Lockheed Martin spokesman Chris Williams said in an emailed statement that the company complies with all reporting requirements related to lobbying, adding, “We do not comment on specific lobbying issues or activities.”

The United States-led JSF program, launched in the late 1990s, also involves Australia, Canada, Denmark, Italy, Netherlands, Norway, Turkey, and the United Kingdom.

Participating countries will purchase a total of about 3,100 aircraft and maintenance and repair services from Lockheed Martin, an aerospace and defence company based in Maryland. The U.S. will purchase 2,443 of the planes.

The Conservative government announced in May 2008 it intended to buy 65 F-35s under the program for $9 billion without launching a competitive bidding process.

An Ottawa consultant with knowledge of the file told The Lobby Monitor on a background basis that critics of the program tend to suggest it is a normal commercial buy of equipment, such as when Canada bought The Boeing Company's C-17s or Lockheed Martin's C-130Js.

In the JSF program, the consultant said, Canada would buy the planes directly from the U.S., which has committed to the deal with or without Canada's participation. If Canada backs out of the deal, the cost of the planes could be affected for the other governments involved.

Reuters reported in April that the United States' purchase of 2,443 jets under the program will be $1.51 trillion US over more than 50 years. That price tag includes inflation and is a higher cost estimate than the $1.38 trillion US the government estimated a year earlier, Reuters reported, citing a Pentagon document.

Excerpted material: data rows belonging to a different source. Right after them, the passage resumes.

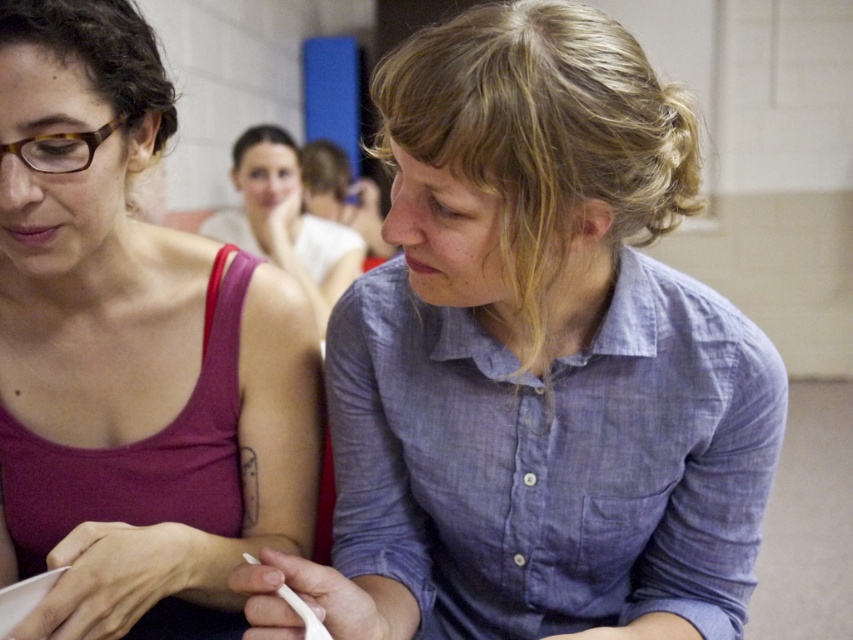
Question: Based on their relative distances, which object is farther from the matte red tank top at left?

Choices:
 (A) blue cotton shirt at center
 (B) matte blue shirt at center

Answer: (B)

Question: Does blue cotton shirt at center appear on the right side of matte blue shirt at center?

Choices:
 (A) no
 (B) yes

Answer: (B)

Question: Which point is farther from the camera taking this photo?

Choices:
 (A) 556,124
 (B) 332,285
 (C) 53,340

Answer: (B)

Question: Based on their relative distances, which object is nearer to the matte blue shirt at center?

Choices:
 (A) blue cotton shirt at center
 (B) matte red tank top at left

Answer: (B)

Question: Does blue cotton shirt at center appear on the left side of matte blue shirt at center?

Choices:
 (A) yes
 (B) no

Answer: (B)

Question: Can you confirm if matte red tank top at left is positioned above matte blue shirt at center?

Choices:
 (A) no
 (B) yes

Answer: (A)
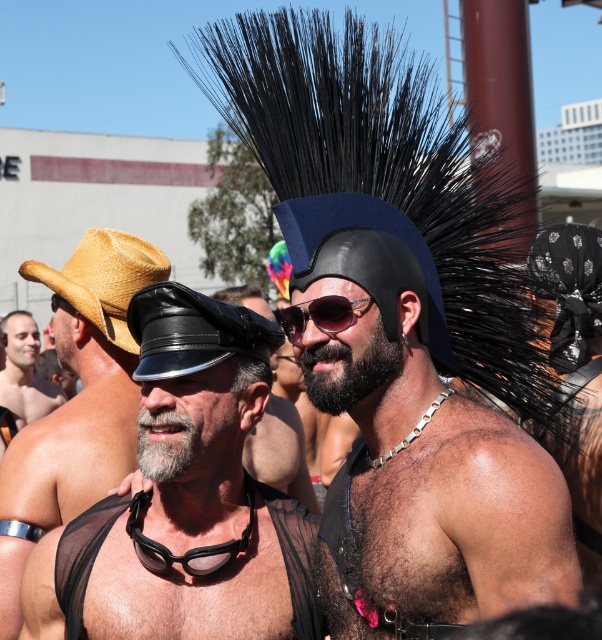
You are a photographer at the event and want to capture both the black leather hat at upper center and the strawhat at left in a single frame. Which hat should you position closer to the camera to ensure both are clearly visible?

To ensure both the black leather hat at upper center and the strawhat at left are clearly visible, position the larger black leather hat at upper center closer to the camera since it is bigger and requires more focus, while the smaller strawhat at left can be slightly farther back but still in frame.

You are a photographer at the event and want to capture a clear shot of both the black mesh vest at center and the sunglassestransparent at center. Since the vest is below the sunglasses, where should you position the focus point to ensure both are in sharp focus?

The black mesh vest at center is located below the sunglassestransparent at center. To ensure both are in sharp focus, position the focus point at the midpoint between them, which would be around the sunglassestransparent at center since it is higher up.

You are a photographer at the event and want to capture a photo of both the matte black hat at left and the black leather cap at center in the same frame. Given that your camera has a focal length of 50mm and a sensor size of 24mm x 36mm, what is the minimum distance you need to stand from the nearest object to ensure both are in frame?

The minimum distance required is approximately 1.5 meters. This is calculated using the formula for depth of field and the given focal length and sensor size, ensuring both the matte black hat at left and the black leather cap at center are within the frame considering their separation of 29.97 inches.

Canadian Auditor General Michael Ferguson reported in April that Defence Department officials did not show due diligence in selecting the F-35 from other options to replace Canada’s CF-18 jets and did not disclose the true cost of the planes to Parliament.

Ferguson said the budget for the planes is $9 billion for their acquisition and $16 billion for operations and maintenance over a U.S. government estimated lifespan of 36 years. The report said there is “a risk that these budgets may not be sufficient.”

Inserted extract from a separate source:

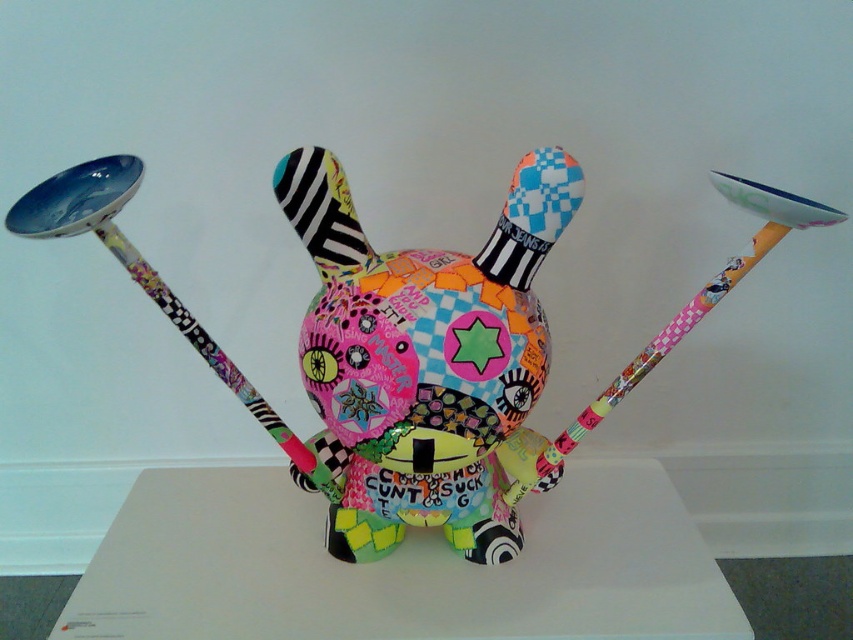
You are an art curator planning to install a new sculpture in a gallery. The existing art piece has a multicolored fabric toy at center at point (413, 344). If you want to place a new sculpture 0.3 units to the right of this point, what coordinate would that be?

The new sculpture should be placed at coordinate 0.839, 0.485 because adding 0.3 to the x coordinate of the multicolored fabric toy at center at point (413, 344) gives 0.539 plus 0.3 equals 0.839.

You are an art restorer examining the colorful art piece. You notice two points on the artwork at coordinates point [508,548] and point [473,426]. Which point is closer to you when viewed from the front?

Point [508,548] is further to the viewer than point [473,426], so point [473,426] is closer to you.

Following the release of the report, the Conservative government created a new, separate secretariat on the F-35s under the Department of Public Works and Government Services.

Associate Defence Minister Julian Fantino reiterated in the House of Commons last week that “no decision has been taken” on the F-35s. “We have not determined that the F-35 will be the replacement for our aging CF-18s,” he said.

The aerospace industry could benefit from spinoff contracts resulting from the F-35 deal.

The Aerospace Industries Association of Canada (AIAC), representing Canada’s aerospace manufacturing and services sector, has reported several communications with the government about defence issues, having discussed them with Fantino and his staff on March 5, according to the registry. It also reported communicating with Fantino's staff about defence issues on Feb. 21.

The AIAC will present recommendations for a government-initiated review of Canada's aerospace sector, headed by former Conservative cabinet minister David Emerson, who will report to the government with recommendations by the end of the year.

The AIAC will make recommendations “on how to leverage the government’s procurement process to enhance the aerospace industry’s long term competitiveness and value for tax payers,” the association said in a release in April.

The release said the association is “eager to offer our collaboration in ensuring that current and future industrial benefits on the platform and on the sustainment of the [F-35] aircraft, including testing and training, are optimized,” the release said.

The AIAC did not immediately respond to requests for comment Monday.